## TASK DIRECTIONS
Please retype the records below exactly, omitting any images.

Records from a collection

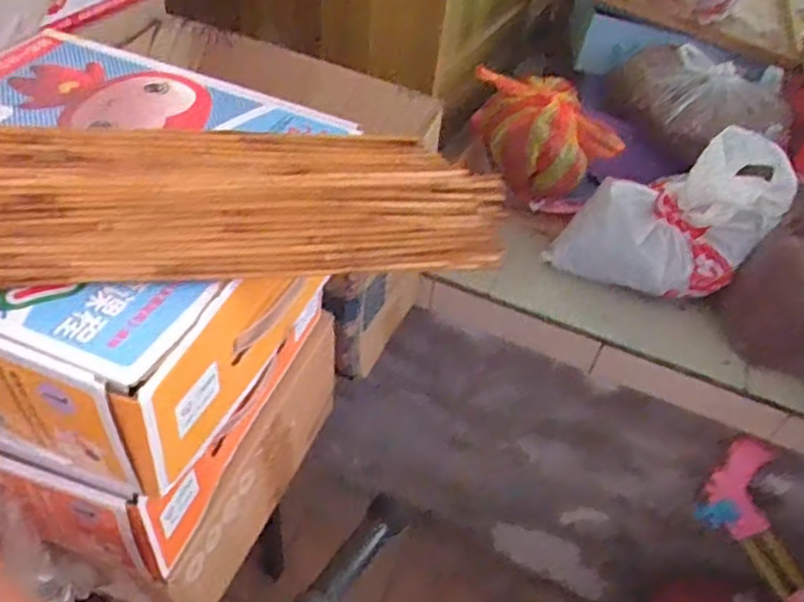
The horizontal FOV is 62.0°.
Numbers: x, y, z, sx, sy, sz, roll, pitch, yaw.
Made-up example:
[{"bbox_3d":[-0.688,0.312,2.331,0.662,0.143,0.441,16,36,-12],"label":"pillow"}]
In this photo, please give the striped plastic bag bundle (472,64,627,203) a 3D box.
[{"bbox_3d":[0.213,-0.275,1.048,0.200,0.129,0.201,4,44,-4],"label":"striped plastic bag bundle"}]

## RESPONSE AREA
The horizontal FOV is 62.0°.
Numbers: x, y, z, sx, sy, sz, roll, pitch, yaw.
Made-up example:
[{"bbox_3d":[-0.688,0.312,2.331,0.662,0.143,0.441,16,36,-12],"label":"pillow"}]
In this photo, please give the striped plastic bag bundle (472,64,627,203) a 3D box.
[{"bbox_3d":[0.213,-0.275,1.048,0.200,0.129,0.201,4,44,-4],"label":"striped plastic bag bundle"}]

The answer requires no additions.